_Work task 1_: List each distinct spelled-out pronunciation of the word given in the thread below on pronouncing "Madras," naming each one only once.
_Work task 2_: Carry on the thread below on pronouncing "Madras" from the point where it stops.

_Extract to read_:
__________
# "Madras" Pronunciation



## markdc (May 17, 2007)

Do you usually say ˈma-drəs or mə-ˈdras?


----------



## wnh (Nov 4, 2006)

I've wondered this, too. My computer is showing funny characters in what you wrote, but I say MAH-drus rather than muh-DRAHS. I have no idea if that's correct, though.


----------



## Naval Gent (May 12, 2007)

It's MAD ras.

https://www.merriam-webster.com/dictionary/madras

(Click the little speaker thingy)

If you're talking about the actual city in India, it's different.

Scott


----------



## Joe Tradly (Jan 21, 2006)

Just to add another layer.

A friend says MOD-res and I say MAD-res. I like my way better.

JB


----------



## TweedyDon (Aug 31, 2007)

Naval Gent said:


> If you're talking about the actual city in India, it's different.


Yes--then it's "Chennai". :icon_smile_wink:


----------



## mpcsb (Jan 1, 2005)

Joe Tradly said:


> Just to add another layer.
> 
> A friend says MOD-res and I say MAD-res. I like my way better.
> 
> JB


You're a young guy, some of old guys say MOD-rus.:icon_smile_wink:


----------



## Tucker (Apr 17, 2006)

Joe Tradly said:


> Just to add another layer.
> 
> A friend says MOD-res and I say MAD-res. I like my way better.
> 
> JB


Does your friend happen to be from Larchmont (or Locust Valley)?


----------



## Naval Gent (May 12, 2007)
__________
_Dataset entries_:
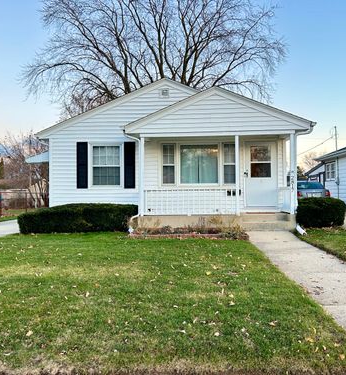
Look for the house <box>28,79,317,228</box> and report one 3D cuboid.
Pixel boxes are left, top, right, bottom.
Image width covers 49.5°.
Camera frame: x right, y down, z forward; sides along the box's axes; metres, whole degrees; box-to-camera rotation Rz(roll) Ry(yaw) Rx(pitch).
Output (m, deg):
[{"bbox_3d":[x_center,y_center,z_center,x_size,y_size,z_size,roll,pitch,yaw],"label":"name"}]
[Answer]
__________
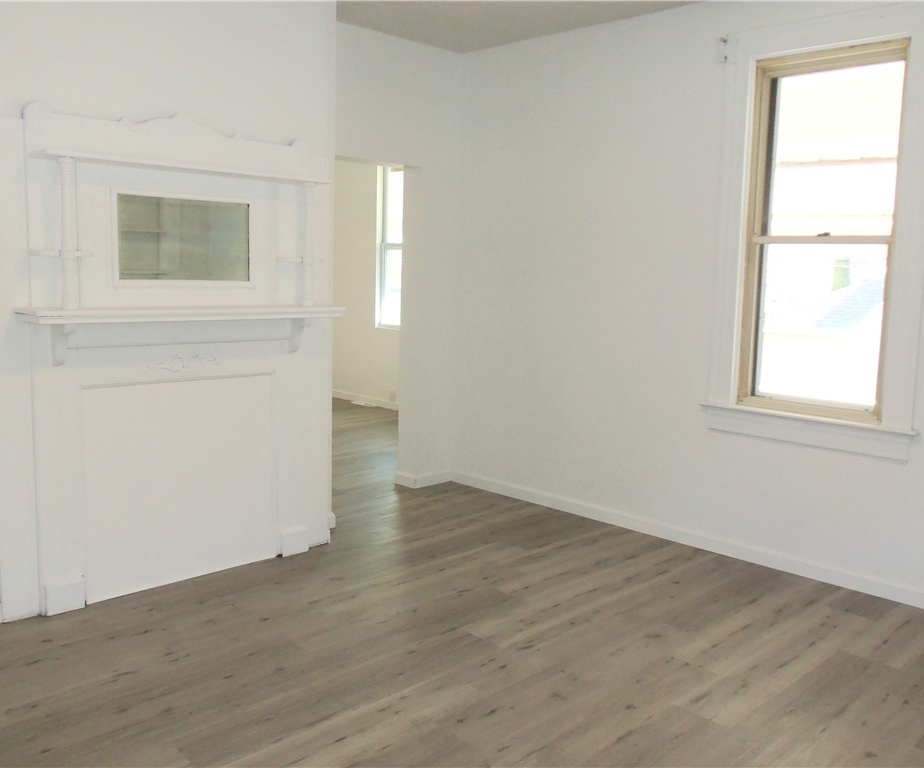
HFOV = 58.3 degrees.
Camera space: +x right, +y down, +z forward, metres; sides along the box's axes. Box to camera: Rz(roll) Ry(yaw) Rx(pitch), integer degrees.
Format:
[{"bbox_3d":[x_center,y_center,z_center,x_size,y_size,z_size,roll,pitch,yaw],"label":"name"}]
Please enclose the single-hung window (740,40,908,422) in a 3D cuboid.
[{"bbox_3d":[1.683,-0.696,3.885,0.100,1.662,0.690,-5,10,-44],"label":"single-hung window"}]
__________
_Answer area 1_:
ˈma-drəs
mə-ˈdras
MAH-drus
muh-DRAHS
MAD ras
MOD-res
MAD-res
MOD-rus

_Answer area 2_:
mpcsb said:


> You're a young guy, some of old guys say MOD-rus.:icon_smile_wink:


You know, that's the way I originally learned it, too. But after a receiving strange looks upon pronouncing it that way, I changed.



TweedyDon said:


> Yes--then it's "Chennai". :icon_smile_wink:


Ha, good one. My Royal Enfield motorcycle was built there. Since we RE riders generally are throw-backs, we tend to still claim the Ma-DRASS origin.

Scott


----------



## AdamsSutherland (Jan 22, 2008)

I'm a ma-drhas guy... maybe sometimes a mah-drhas too.


----------



## gtguyzach (Nov 18, 2006)

I used to say "MAH-drus" until I heard everyone in JPress in NYC calling it "MAD-res". It sounds a little off to me but I'm trying to pronounce it correctly.


----------



## Ron_A (Jun 5, 2007)

I've often heard it pronounced MAD-RAS, but I always assumed that this pronounciation resulted from a heavy Chicago accent (e.g., Ditka, Da Bears, etc.) and the proper pronounciation -- at least according the Locust Valley set -- actually is MAH-DRAS.


----------



## Patrick06790 (Apr 10, 2005)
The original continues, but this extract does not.